**The task**
Select all lines holding the word "time" from the entries that follow.

**Source material**
==*==

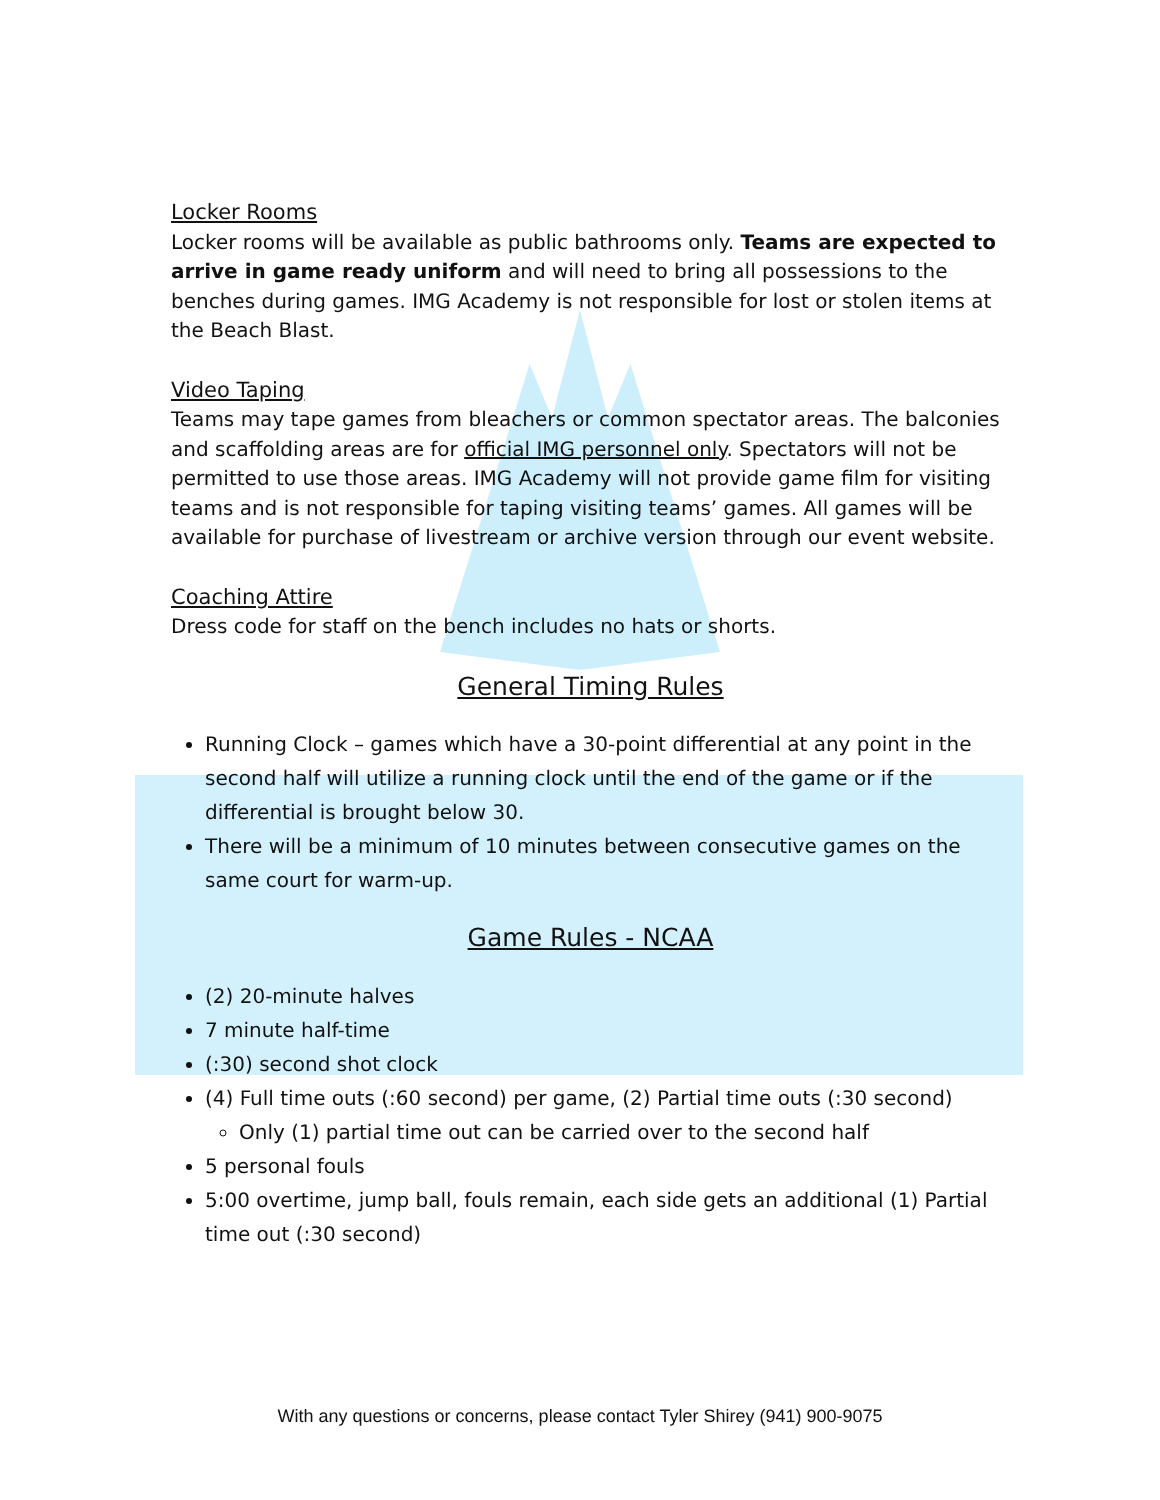Locker Rooms
Locker rooms will be available as public bathrooms only. Teams are expected to arrive in game ready uniform and will need to bring all possessions to the benches during games. IMG Academy is not responsible for lost or stolen items at the Beach Blast.
Video Taping
Teams may tape games from bleachers or common spectator areas. The balconies and scaffolding areas are for official IMG personnel only. Spectators will not be permitted to use those areas. IMG Academy will not provide game film for visiting teams and is not responsible for taping visiting teams’ games. All games will be available for purchase of livestream or archive version through our event website.
Coaching Attire
Dress code for staff on the bench includes no hats or shorts.
General Timing Rules
Running Clock – games which have a 30-point differential at any point in the second half will utilize a running clock until the end of the game or if the differential is brought below 30.
There will be a minimum of 10 minutes between consecutive games on the same court for warm-up.
Game Rules - NCAA
(2) 20-minute halves
7 minute half-time
(:30) second shot clock
(4) Full time outs (:60 second) per game, (2) Partial time outs (:30 second)
Only (1) partial time out can be carried over to the second half
5 personal fouls
5:00 overtime, jump ball, fouls remain, each side gets an additional (1) Partial time out (:30 second)
With any questions or concerns, please contact Tyler Shirey (941) 900-9075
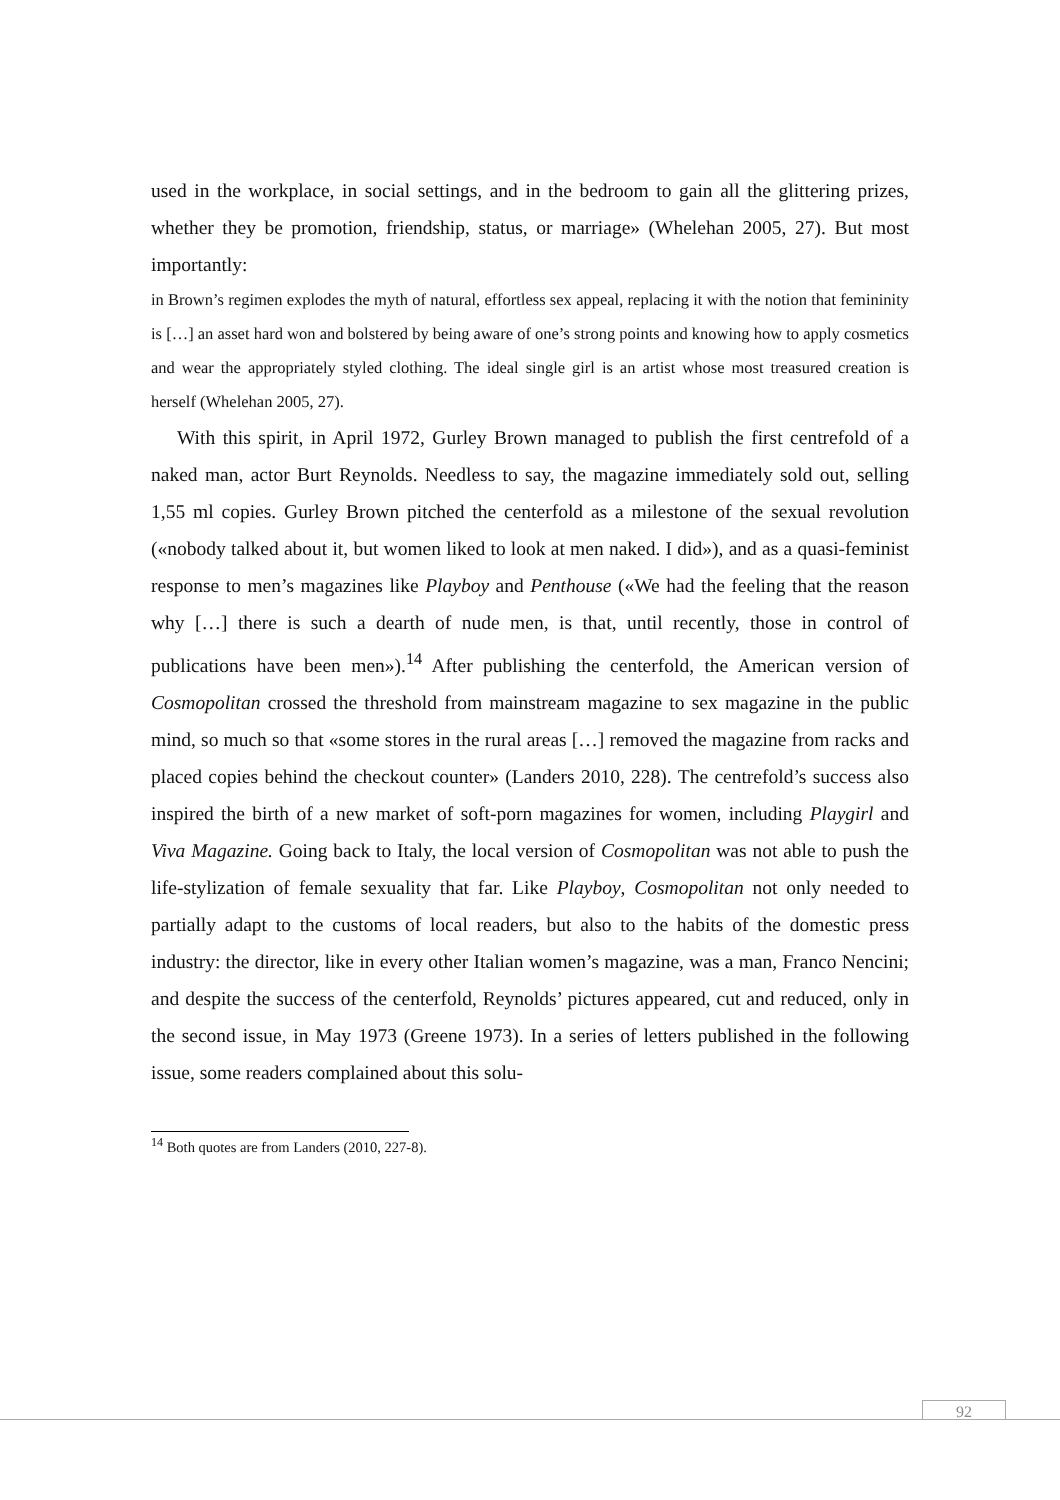used in the workplace, in social settings, and in the bedroom to gain all the glittering prizes, whether they be promotion, friendship, status, or marriage» (Whelehan 2005, 27). But most importantly:
in Brown’s regimen explodes the myth of natural, effortless sex appeal, replacing it with the notion that femininity is […] an asset hard won and bolstered by being aware of one’s strong points and knowing how to apply cosmetics and wear the appropriately styled clothing. The ideal single girl is an artist whose most treasured creation is herself (Whelehan 2005, 27).
With this spirit, in April 1972, Gurley Brown managed to publish the first centrefold of a naked man, actor Burt Reynolds. Needless to say, the magazine immediately sold out, selling 1,55 ml copies. Gurley Brown pitched the centerfold as a milestone of the sexual revolution («nobody talked about it, but women liked to look at men naked. I did»), and as a quasi-feminist response to men’s magazines like Playboy and Penthouse («We had the feeling that the reason why […] there is such a dearth of nude men, is that, until recently, those in control of publications have been men»).<sup>14</sup> After publishing the centerfold, the American version of Cosmopolitan crossed the threshold from mainstream magazine to sex magazine in the public mind, so much so that «some stores in the rural areas […] removed the magazine from racks and placed copies behind the checkout counter» (Landers 2010, 228). The centrefold’s success also inspired the birth of a new market of soft-porn magazines for women, including Playgirl and Viva Magazine. Going back to Italy, the local version of Cosmopolitan was not able to push the life-stylization of female sexuality that far. Like Playboy, Cosmopolitan not only needed to partially adapt to the customs of local readers, but also to the habits of the domestic press industry: the director, like in every other Italian women’s magazine, was a man, Franco Nencini; and despite the success of the centerfold, Reynolds’ pictures appeared, cut and reduced, only in the second issue, in May 1973 (Greene 1973). In a series of letters published in the following issue, some readers complained about this solu-
<sup>14</sup> Both quotes are from Landers (2010, 227-8).
92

==*==

**Output of the exercise**
7 minute half-time
(4) Full time outs (:60 second) per game, (2) Partial time outs (:30 second)
Only (1) partial time out can be carried over to the second half
5:00 overtime, jump ball, fouls remain, each side gets an additional (1) Partial time out (:30 second)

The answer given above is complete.